Ejercicios:
(1) Según el texto sobre la vigilancia de las EET en España, ¿en qué año comienza en España la vigilancia de la enfermedad de Creutzfeldt Jakob?
(2) Escribe la continuación del texto sobre la vigilancia de las EET en España a partir de su última oración.

Fragmento del texto:
+ + + + +
Epidemiología

Enfermedades

Encefalopatías Espongiformes Transmisibles Humanas

Sistema de Vigilancia de las EET en España
Sistema de Vigilancia de las EET en España

En España la vigilancia de la Enfermedad de Creutzfeldt Jakob (ECJ) comienza en 1995, al amparo de una Acción Concertada (BIOMED II) que se estaba desarrollando en otros países europeos desde 1993. Se crea entonces un Registro Nacional de la enfermedad en el Centro Nacional de Epidemiología (Instituto de Salud Carlos III - Ministerio de Sanidad y Consumo) que recoge los casos que aparecen desde 1993. La vigilancia se lleva a cabo con la colaboración de todas las Comunidades Autónomas. El registro tiene como objetivos monitorizar la incidencia de la ECJ en España, conocer el perfil clínico-epidemiológico de la enfermedad, detectar la aparición de casos yatrogénicos o posibles casos de nueva variante de la ECJ e identificar factores de riesgo.

La estructura de la red de vigilancia epidemiológica de la ECJ y del resto de las Encefalopatías Espongiformes Transmisibles (EET) aparece esquematizada en el siguiente cuadro.

Los casos de EET son diagnosticados en el medio hospitalario generalmente por un especialista en neurología. El médico responsable del paciente suele ponerse en contacto con los centros diagnósticos de referencia a los que envía las muestras de Líquido Cefalorraquídeo para la realización del test de la 14-3-3 y de sangre para el estudio genético de la enfermedad. En general, este especialista también se encarga de obtener el permiso para la realización de la necropsia una vez que el paciente fallece. Normalmente es este médico el que recoge la información clínica y completa el cuestionario del caso, aunque en ocasiones el declarante pertenece al Servicio de Medicina Preventiva del hospital o es el coordinador clínico o epidemiológico de cada Comunidad.
+ + + + +
Datos proporcionados:
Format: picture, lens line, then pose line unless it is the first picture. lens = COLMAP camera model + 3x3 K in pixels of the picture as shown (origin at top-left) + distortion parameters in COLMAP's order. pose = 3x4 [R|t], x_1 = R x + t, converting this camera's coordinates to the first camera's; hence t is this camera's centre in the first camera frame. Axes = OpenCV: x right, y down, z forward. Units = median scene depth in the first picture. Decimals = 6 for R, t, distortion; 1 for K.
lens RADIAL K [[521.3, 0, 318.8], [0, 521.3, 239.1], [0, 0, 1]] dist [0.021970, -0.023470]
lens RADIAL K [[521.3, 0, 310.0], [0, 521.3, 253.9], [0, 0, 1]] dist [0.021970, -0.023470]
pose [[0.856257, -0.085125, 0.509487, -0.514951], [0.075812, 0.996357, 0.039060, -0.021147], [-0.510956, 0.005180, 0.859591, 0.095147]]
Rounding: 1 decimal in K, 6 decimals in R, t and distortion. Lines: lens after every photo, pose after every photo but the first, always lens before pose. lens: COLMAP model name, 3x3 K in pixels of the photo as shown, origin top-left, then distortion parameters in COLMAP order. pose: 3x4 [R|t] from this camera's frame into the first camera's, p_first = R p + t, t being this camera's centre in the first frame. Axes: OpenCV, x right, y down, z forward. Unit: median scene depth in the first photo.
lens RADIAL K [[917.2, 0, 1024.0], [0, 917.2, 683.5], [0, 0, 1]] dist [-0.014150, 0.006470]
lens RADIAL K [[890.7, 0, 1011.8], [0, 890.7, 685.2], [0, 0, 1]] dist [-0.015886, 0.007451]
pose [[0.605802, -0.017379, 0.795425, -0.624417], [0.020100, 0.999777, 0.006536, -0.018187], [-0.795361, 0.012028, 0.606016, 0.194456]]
+ + + + +
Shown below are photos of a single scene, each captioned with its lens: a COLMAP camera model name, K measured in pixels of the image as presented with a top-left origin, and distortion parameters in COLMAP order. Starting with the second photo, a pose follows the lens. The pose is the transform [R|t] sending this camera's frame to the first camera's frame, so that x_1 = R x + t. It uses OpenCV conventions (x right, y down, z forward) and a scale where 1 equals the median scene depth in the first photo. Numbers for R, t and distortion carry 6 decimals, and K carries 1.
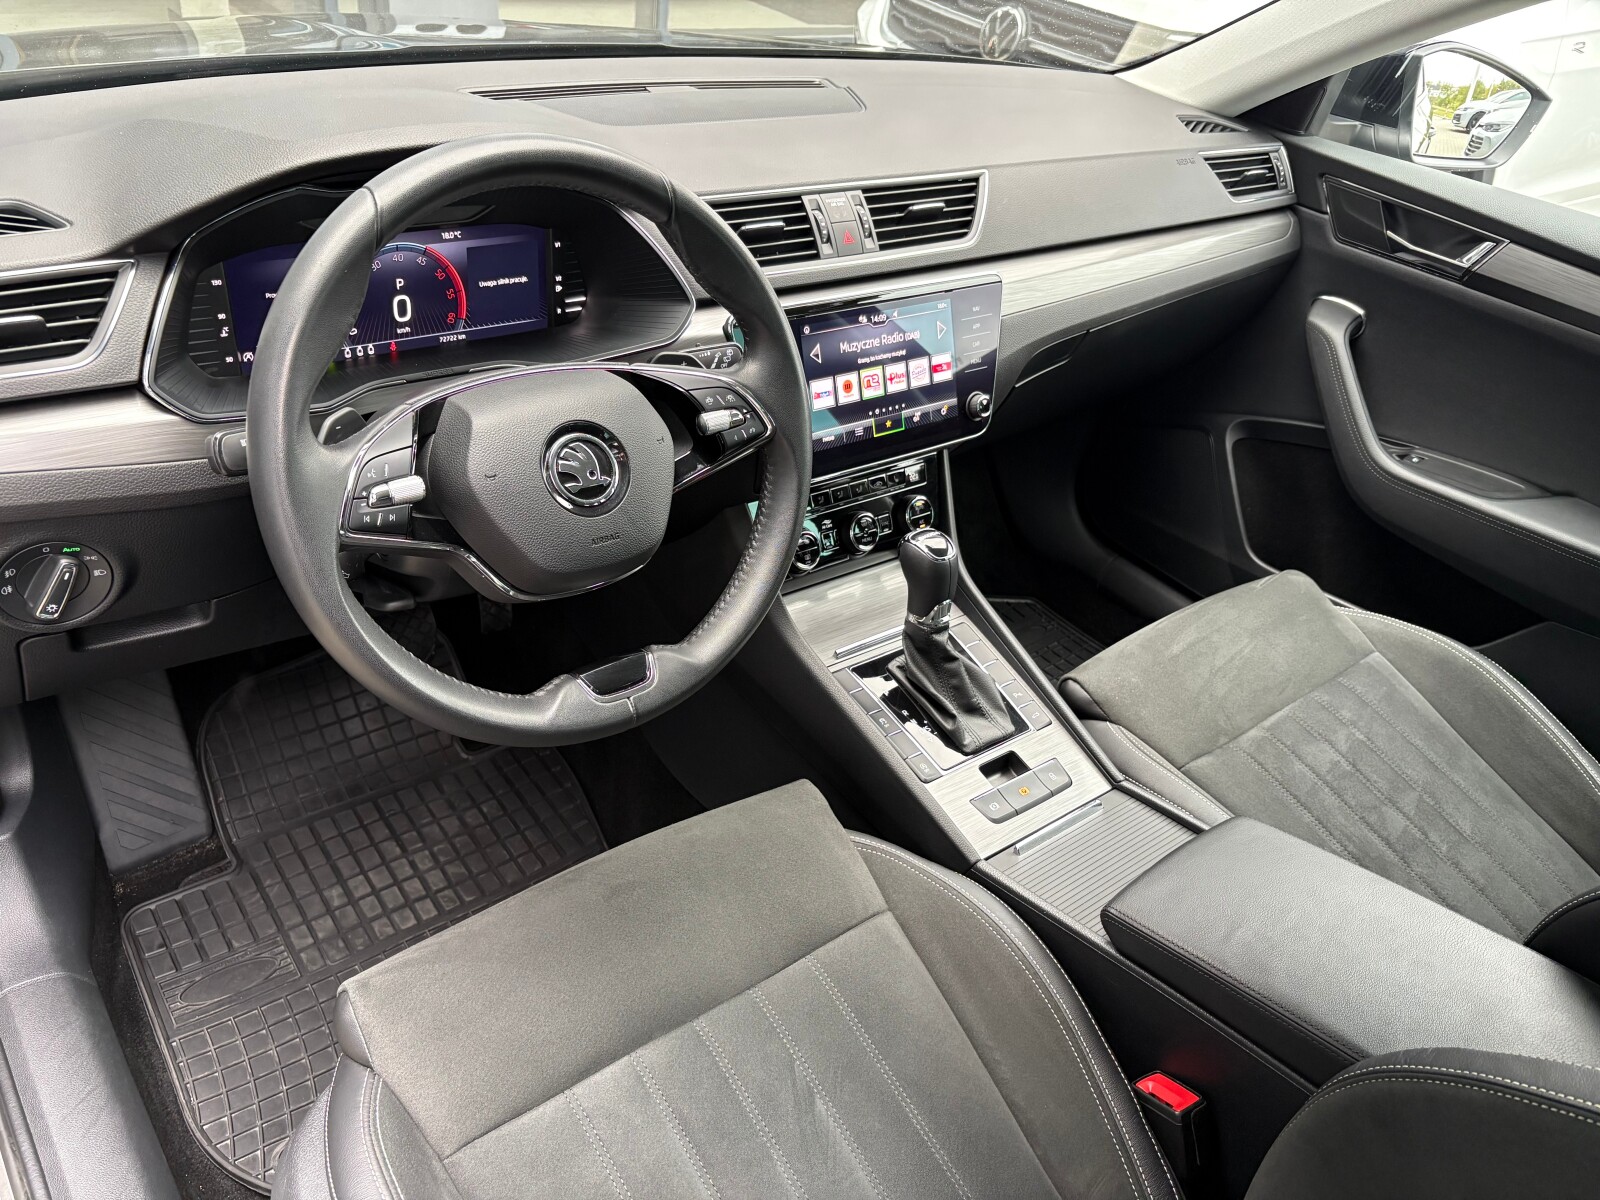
+ + + + +
Respuestas por tarea:
(1) En 1995.

(2)
Debido a que estas enfermedades son muy poco frecuentes, en cada CCAA se ha designado un coordinador clínico, que generalmente es un neurólogo con experiencia en el diagnóstico y manejo de esta enfermedad, para el apoyo diagnóstico de los casos sospechosos de estas enfermedades. Por otro lado, siguiendo la pauta de la vigilancia de las enfermedades transmisibles, en cada CCAA el servicio de epidemiología cuenta con un responsable para coordinar la vigilancia de la enfermedad. Así, los médicos que diagnostican a estos enfermos bien directamente o bien a través del coordinador clínico declaran cada caso al coordinador epidemiológico de su Comunidad, y estos coordinadores declaran los casos al Registro Nacional de la enfermedad localizado en el Centro Nacional de Epidemiología.

El CNE se encarga de la coordinación de la red de vigilancia, del mantenimiento del registro y del intercambio de información con la Unión Europea ya que existe también una red de vigilancia epidemiológica de la enfermedad a nivel europeo y otros países.

El grupo de vigilancia europeo al cual pertenece España (EUROCJD) mantiene reuniones bianuales en las que los distintos países ponen en común los datos de vigilancia. Por otra parte se mantiene también un contacto constante con la Unidad de Vigilancia de Edimburgo que es el grupo que coordina la vigilancia a nivel europeo.